** EXERCISE PASSAGE follows **

Garrison information
- Garrison: U.S. Army Garrison Bavaria
- Occupants: 1st Brigade Combat Team, 1st Cavalry Division - Ironhorse Brigade, 41st Field Artillery Brigade

= Grafenwoehr Training Area =

United States Army training area in Bavaria, Germany

Grafenwoehr Training Area (GTA) (Truppenübungsplatz Grafenwöhr), also known as the U.S. Army Garrison Grafenwoehr (abbreviated USAG Grafenwoehr), is a United States Army military training base located near Grafenwöhr, eastern Bavaria, Germany. At 232 sqkm, it is the largest training facility of the United States of America in Europe. The base is operated by 7th Army Joint Multinational Training Command, and includes live firing training areas. Grafenwoehr facilities include the Tower Barracks. Grafenwoehr Training Area now comes under the command of the U.S. Army Garrison Bavaria.

** End of EXERCISE PASSAGE **

### PROMPT
Do these statements agree with the Grafenwoehr Training Area text? Give yes or no for each, with the deciding words of the text quoted exactly.
1. Grafenwoehr Training Area is the largest U.S. training facility in Europe.
2. The base has no live firing training areas.
3. The Tower Barracks is one of the Grafenwoehr facilities.

** STORED DATA follows **

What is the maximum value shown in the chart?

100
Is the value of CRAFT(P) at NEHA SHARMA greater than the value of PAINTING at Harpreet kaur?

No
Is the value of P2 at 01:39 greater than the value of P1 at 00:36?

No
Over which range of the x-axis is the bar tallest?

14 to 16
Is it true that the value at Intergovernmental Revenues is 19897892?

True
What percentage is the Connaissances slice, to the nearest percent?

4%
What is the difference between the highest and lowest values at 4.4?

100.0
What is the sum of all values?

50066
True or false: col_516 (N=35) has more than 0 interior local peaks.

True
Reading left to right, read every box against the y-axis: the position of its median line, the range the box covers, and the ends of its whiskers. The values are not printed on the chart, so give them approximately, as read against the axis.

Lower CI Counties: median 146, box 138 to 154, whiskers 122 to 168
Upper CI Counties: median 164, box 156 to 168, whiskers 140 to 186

** End of STORED DATA **

### RESPONSE TO THE TASK
1. Yes: "it is the largest training facility of the United States of America in Europe"
2. No: "includes live firing training areas"
3. Yes: "Grafenwoehr facilities include the Tower Barracks"